Question

In the following figure A, B, C are the midpoints of the sides of $△PQR$. If A, B and Q has the coordinates (3,3), (4,2) and (2,1) respectively, then the coordinates of P,C and R are

• A. (5,4), (4,5) and (4,3)
• B. (6,5), (5,7) and (6,3)
• C. (3,5), (5,6) and (4,3)
• D. (4,5), (5,4) and (6,3)

Answer 1

The correct option is D

(4,5), (5,4) and (6,3)

A and B are midpoints of PQ and RQ respectively.

Hence AB is parallel to PC.

Also, since B and C are midpoints of RQ and PR respectively we have, BC is parallel to PA

$\therefore$ PABC is a parallelogram.

Similarly, ABRC and AQBC are parallelograms.
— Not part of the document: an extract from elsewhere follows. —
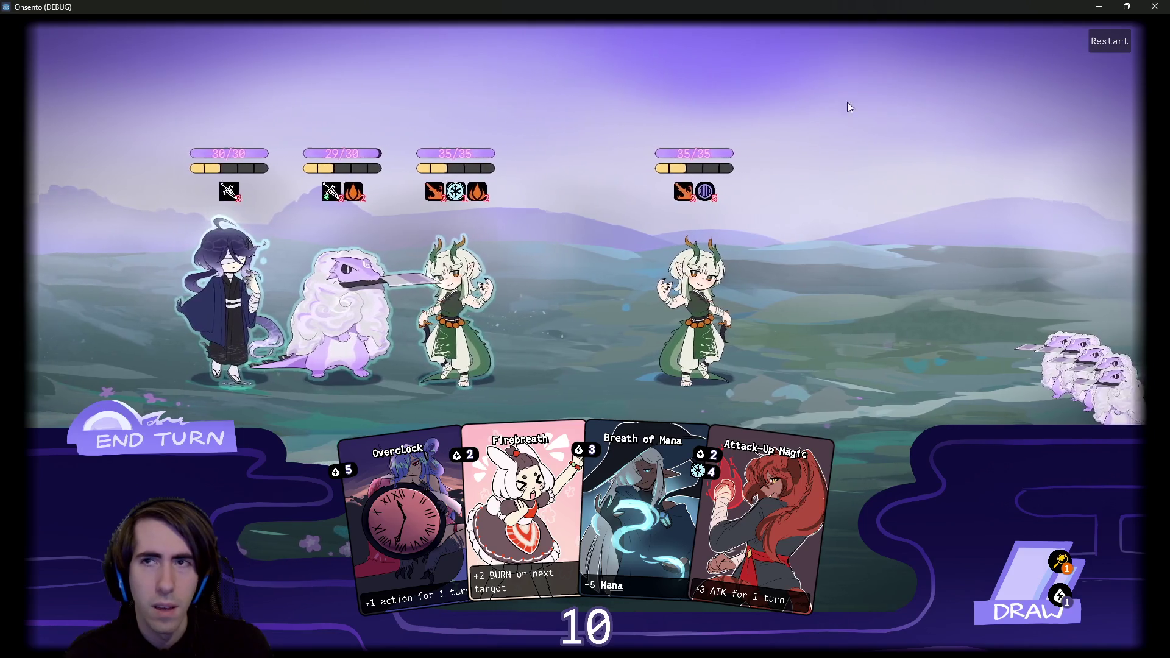
key("alt+F4")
Now, consider the parallelogram AQBC, as shown below.

Here, we see that : AC = QB

$\angle CAX=\angle BQY$

$\angle ACX=\angle QBY$

$\therefore$ We must have, CX = BY

From the diagram above, we see that, BY = 2 - 1 = 1 unit

$\therefore$ CX = 1 unit

Thus the y-coordinate of C must be 3 + 1 = 4 units.

Also, we have AX = QY

x - coordinate if Y is 4 and that of Q is 2 & hence QY = 2 units.

$\therefore$ AX = 2 units

$\therefore$ x - coordinate of C must be '3 + AX' units, which is, 3 + 2 = 5 units.

$\therefore$ Coordinates of C is(5, 4).

Similarly by considering parallelogram ABRC, we get coordinates of R as (6, 3).

Also, by considering parallelogram PABC, we get coordinates of P as (4, 5).